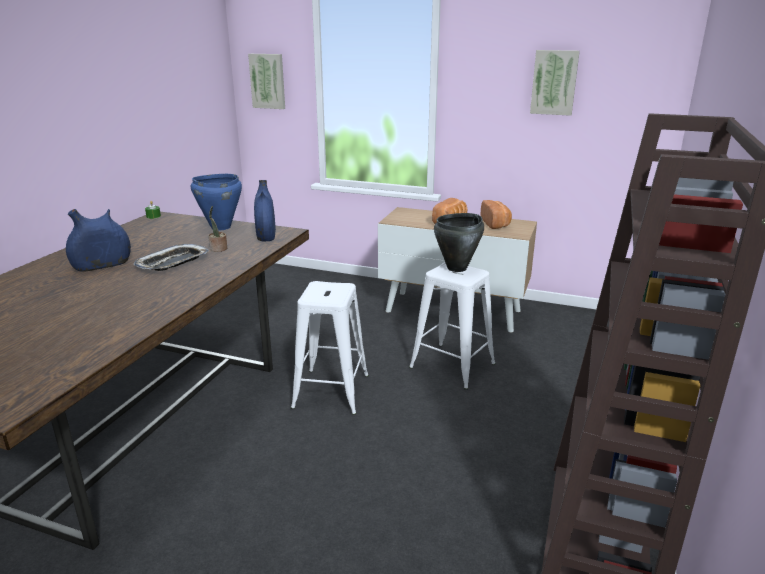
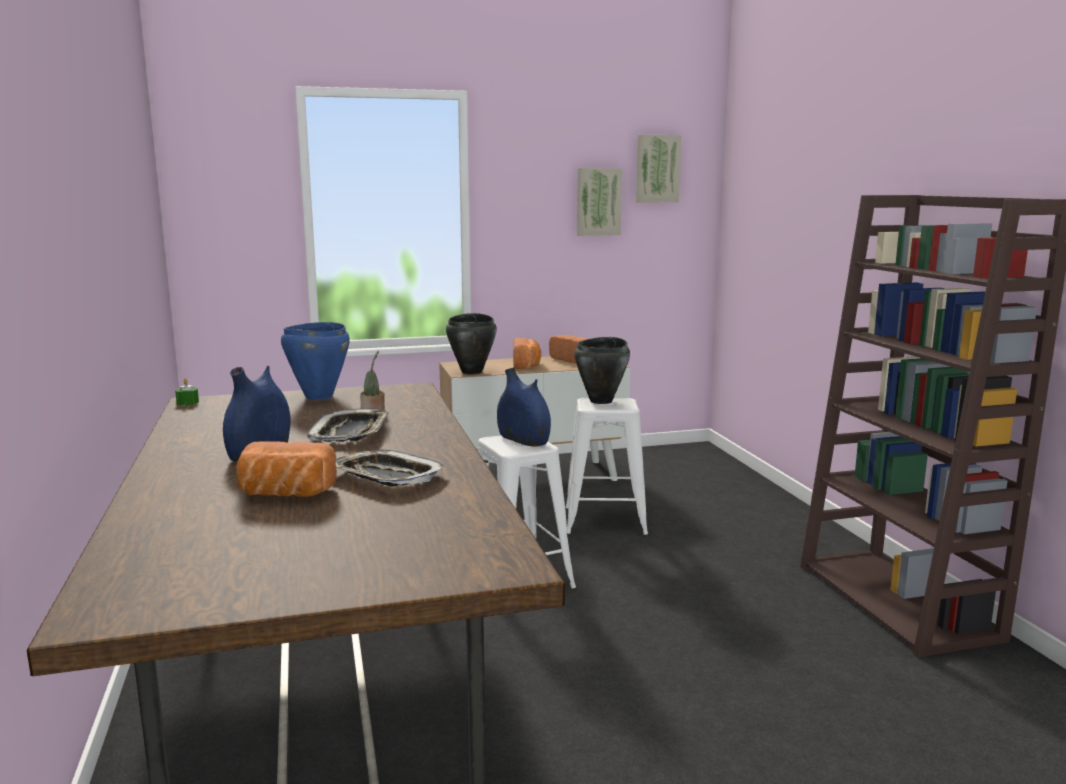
camera: 35 degrees left, 10 degrees down
picture [248,54,285,109] -> picture moved to [636,135,682,203]
blue vase [254,180,276,241] -> blue vase moved to [497,368,551,446]
none -> bread [236,441,337,497]
none -> tray [336,450,446,486]
none -> black cooking pot [446,313,497,375]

※

■ **Assignment**
Write out exactly the final stretch of the records: the line containing "picture [248,54,285,109] ->" and every line after it, through the last, and nothing else.

■ **Expected answer**
picture [248,54,285,109] -> picture moved to [636,135,682,203]
blue vase [254,180,276,241] -> blue vase moved to [497,368,551,446]
none -> bread [236,441,337,497]
none -> tray [336,450,446,486]
none -> black cooking pot [446,313,497,375]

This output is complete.